Toutes les montres connectées ne se valent pas. Les modèles les moins recommandables produisent des relevés complètement fantasques : ils surestiment le rythme cardiaque de 50 % et comptent le double de pas marchés. Mais certaines montres – issues des gammes de Garmin, Coros, Fitbit, Apple ou Samsung, par exemple – fournissent des mesures plus précises. Suffisamment pour nous aider dans notre quête d’une meilleure forme et d’une santé de fer ?
Voici un instantané des services, somme toute encore assez modestes, que les meilleurs modèles rendent aujourd’hui.
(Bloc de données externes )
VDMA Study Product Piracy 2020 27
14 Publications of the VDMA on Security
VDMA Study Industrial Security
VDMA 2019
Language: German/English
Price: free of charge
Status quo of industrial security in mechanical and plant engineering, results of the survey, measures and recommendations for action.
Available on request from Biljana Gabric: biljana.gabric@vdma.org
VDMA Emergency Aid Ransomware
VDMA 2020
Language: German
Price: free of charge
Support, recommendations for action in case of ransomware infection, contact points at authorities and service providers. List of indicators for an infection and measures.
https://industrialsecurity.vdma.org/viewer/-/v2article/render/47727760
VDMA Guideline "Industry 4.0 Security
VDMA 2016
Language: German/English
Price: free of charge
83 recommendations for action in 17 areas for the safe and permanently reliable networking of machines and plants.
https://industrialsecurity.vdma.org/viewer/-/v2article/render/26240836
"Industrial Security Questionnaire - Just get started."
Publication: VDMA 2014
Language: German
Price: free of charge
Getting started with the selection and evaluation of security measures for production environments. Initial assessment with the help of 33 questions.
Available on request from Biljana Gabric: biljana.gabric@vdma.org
Dans les prochaines années, leurs aptitudes devraient progresser au rythme assez lent de leurs améliorations technologiques et au tempo, plus paisible encore, des études médicales. Ce sont elles qui permettent de s’assurer de leurs forces et d’identifier leurs faiblesses, que les fabricants s’efforcent d’améliorer.
Activité
Pour suivre l’évolution de notre forme physique, mieux vaut éviter de scruter trop attentivement les mesures des montres connectées : leur précision est très relative. Elles ont tendance à surestimer le nombre de pas marchés dans une journée, détectant des pas fantômes lorsqu’on est allongé ou assis. Il suffit de plier du linge pendant cinq minutes, sans jamais bouger les jambes, pour qu’une centaine de pas fantômes soient ajoutés au décompte journalier.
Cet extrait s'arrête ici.